The higher a worker’s earnings, the more likely he or she was to have a plan available at work. Two-thirds of workers earning $50,000 or more had an employer that sponsored a salary reduction plan, compared with only 8 percent of workers earning less than $5,000 (table 2). Furthermore, when a plan was available, higher earning workers were more likely to participate than lower earners. Twenty percent of workers earning less than $5,000 contributed to a plan when one was offered, compared with 83 percent of workers earning $50,000 or more.
As seen above, participation rates among eligibles are much higher for employment-based salary reduction plans than for IRAs. Why?
Participation in a salary reduction plan is generally more convenient since it is offered through the workplace and involves automatic contributions from a worker's paycheck before he or she even sees the money. Plan sponsors will also market the plan to their employees and typically educate them as to the importance for their retirement income security of participating in the plan. With IRAs, on the other hand, an individual must make a conscious decision to seek out such information on his or her own (unless it is offered through work). Moreover, it has been speculated that some workers who are eligible for a tax-deducible IRA contribution may not be aware of their eligibility.

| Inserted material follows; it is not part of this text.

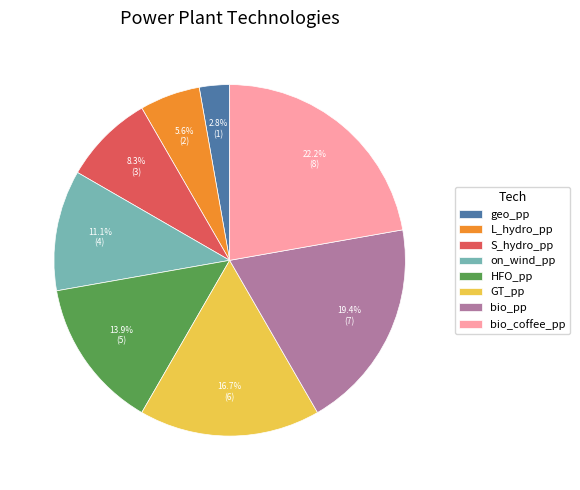

What is the total percentage of GT_pp and bio_coffee_pp?

38.9%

Another important reason is the availability of employer matching contributions with salary reduction plans. Among workers whose employer sponsored a salary reduction plan in 1993, 51.3 percent reported that their employer provided matching contributions to the plan. The actual percentage was likely higher because 30.2 percent did not know if their employer matched contributions. Among those responding that their employer did provide a matching contribution, the average reported match rate was 65 percent (i.e., for every $1 the employee contributed, the employer contributed 65 cents). Such employer matching contributions are not available with IRAs.
Studies have found evidence that the availability of an employer match does have an effect on participation. For example, a 1995 Hewitt Associates' study of 401(k) plans found an average participation rate of 76 percent in plans with an employer match as opposed to an average of 59 percent in plans with no employer match. Similarly, a 1996 Buck Consultants study of 401(k) plans found an average participation rate of 67 percent in plans with no employer match, compared with participation rates near 80 percent in plans with some form of employer matching contribution.
Finally, the other notable point from the data presented above is that, despite the rapid growth over recent years in the number of salary reduction arrangements in small firms, it is at the small plan level that a noticeable gap in plan sponsorship remains. The question naturally arises as to what, if anything, can be done to fill this void? SIMPLE IRAs and SIMPLE 401(k)s were created by the Small Business Job Protection Act of 1996 for this very reason. Time will tell how successful they will be.